私の母は、自分自身の思い出話しをする際、暗い表情を見せる。
とても貧しい家庭で育ったので、楽しい思い出が少ないからだ。
そんな母が珍しく明るい表情で昔話を語った。
皆既日食だ。
母は小学生の時、皆既日食を見たそうだ。
ガラスの破片をロウソクの煙で黒くして、それをかざして日食を見たのだと言う。
私自身は皆既日食について、それほど興味がなかった。
今朝、いつもどおり弁当箱を袋に包んでいると、横から母が声を掛けてきた。
皆既日食を見るのかと聞いてきたので、曖昧な返事を返すと、母は急いで台所へ行った。
しばらくして戻ってくると、手には奇妙なものを持っていた。
昨日、テレビで紹介していた皆既日食の観測道具だった。
サランラップの芯の片方にアルミホイル、もう一方にスーパーの白いレジ袋を輪ゴムで止める。
アルミホイルの真ん中に安全ピンを刺して、小さな穴を開ける。
たったこれだけなのだが、十分に観測できるそうだ。
見る際は、アルミホイル側を太陽に向け、アルミホイルに刺した穴を通して入ってきた太陽の光をレジ袋の投影された部分で見るのだ。
これはピンホールカメラの原理と同じ。
レジ袋の部分がピンホールカメラならばフィルムになるのだ。
今日、母は資格の学校にて授業があるので、皆既日食は見られない。
だから私にそれを託したのだ。
私は弁当と一緒にカバンにそれを積め、家を後にした。
会社へ行く道中は雨が降っていた。
とても皆既日食なんて観測できそうな空ではない。
気分的には諦めていた。
午前10時を過ぎた頃、急に事務所の外が明るくなった。
先ほどまで降っていた雨がやみ、時折、青空と太陽が見えてきたのだ。
すっかり頭の片隅に追いやっていた皆既日食の事が、考えの中心に動いた。
そして、カバンに入れたままだったサランラップの芯を取り出した。
新潟は位置的に完全な皆既日食にはならない。
68%欠けだ。
しかしそれでも、欠けのピークになる11時10分を前後とした一時間程度、外が少し暗くなった。

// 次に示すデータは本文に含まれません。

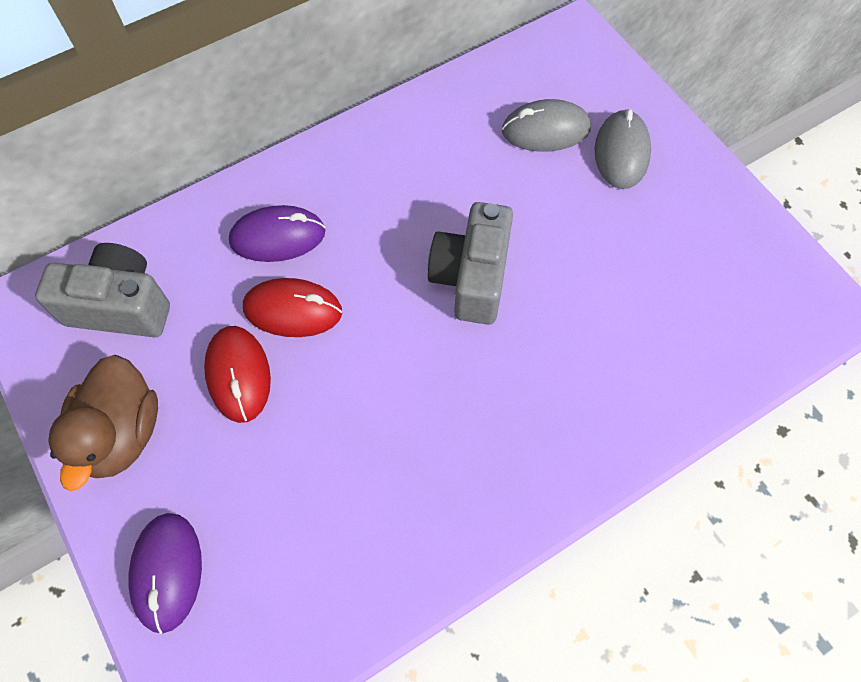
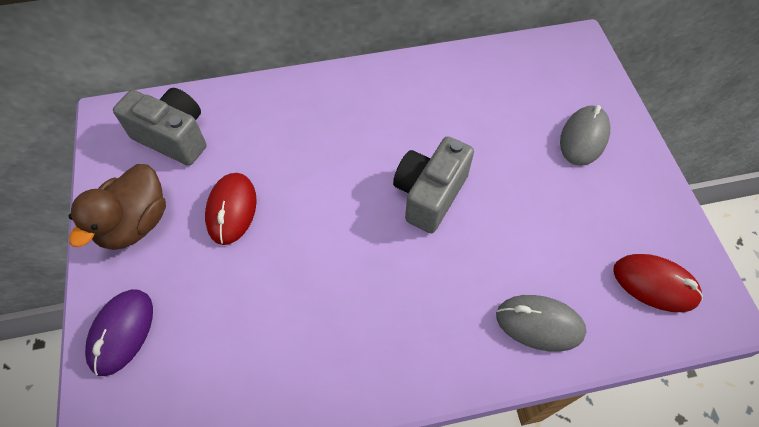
camera: 20 degrees right, 5 degrees down
(278, 237) = (300, 123): purple mouse -> none
(293, 310) = (289, 177): red mouse -> red mouse (655, 284)
(545, 130) = (529, 105): grey mouse -> grey mouse (539, 324)

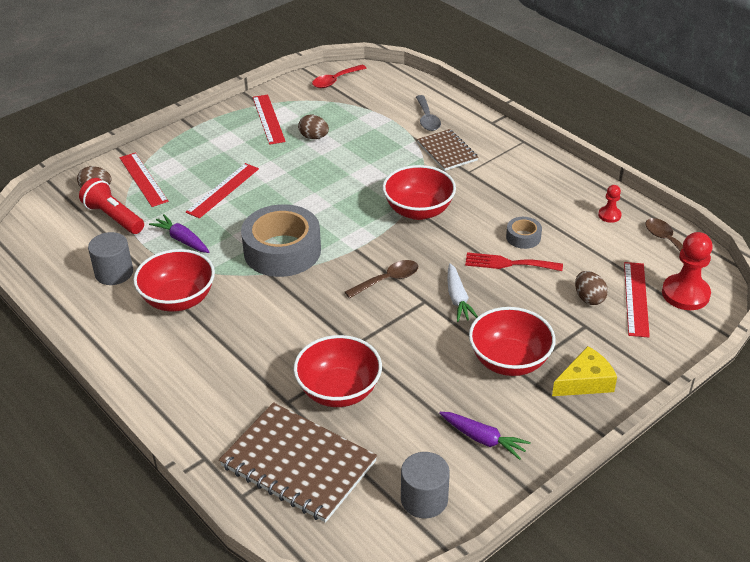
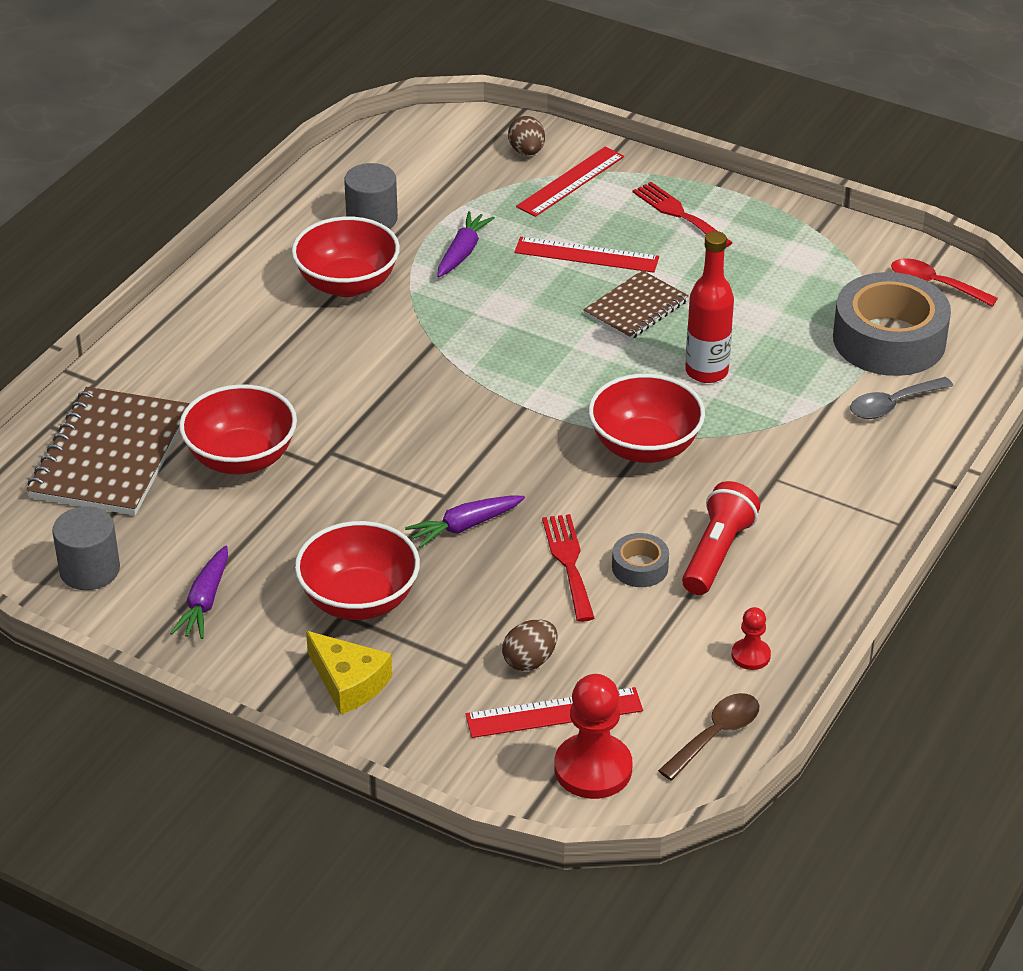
camera: 70 degrees right, 0 degrees up
(113, 217) = (477, 184): red flashlight -> red flashlight (717, 553)
(209, 146) = (679, 214): none -> red fork
(268, 119) = (783, 247): red ruler -> none
(282, 251) = (485, 342): grey tape -> grey tape (889, 340)
(314, 137) = (765, 302): brown egg -> none
(363, 172) = (706, 371): none -> red bottle
(387, 280) = (472, 451): brown spoon -> none
(447, 151) = (814, 444): brown notebook -> brown notebook (635, 308)
(457, 298) = (465, 526): white carrot -> purple carrot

上記の通り、簡易な道具でも皆既日食(部分日食)を確認できた。
雲の多い天気だったこともあり、そのまま肉眼でも太陽の欠けを確認できた。
本当は良くないのだろうが、多くの人が空を見上げて驚きの声をあげていた。
母の見た昔の自然現象を今、こうして自分が体験している。
46年という時間の壁を越えた不思議な感覚を覚えた。
皆既日食そのものよりも、そういった想いの方が強い。
日本で次に見られる皆既日食は26年後の2035年9月。
北陸や北関東圏で見られるそうだ。
新潟からそれほど遠くない。
その頃、自分は仕事をリタイヤしているかもしれない。
それどころか生きているかも分からない。
そんな事を会社で話していたら、
「よその国へ行けば、見られる機会はいくらでもありますよ」
と言われた。
確かにその通りだ。
今回は受け身の形で体験したのだが、自分自身に知的好奇心がある限り、幾らでも死ぬまでに体験することは可能なのだ。
そしてその時は必ず、母が作ってくれたこの観測道具も持っていくとしよう。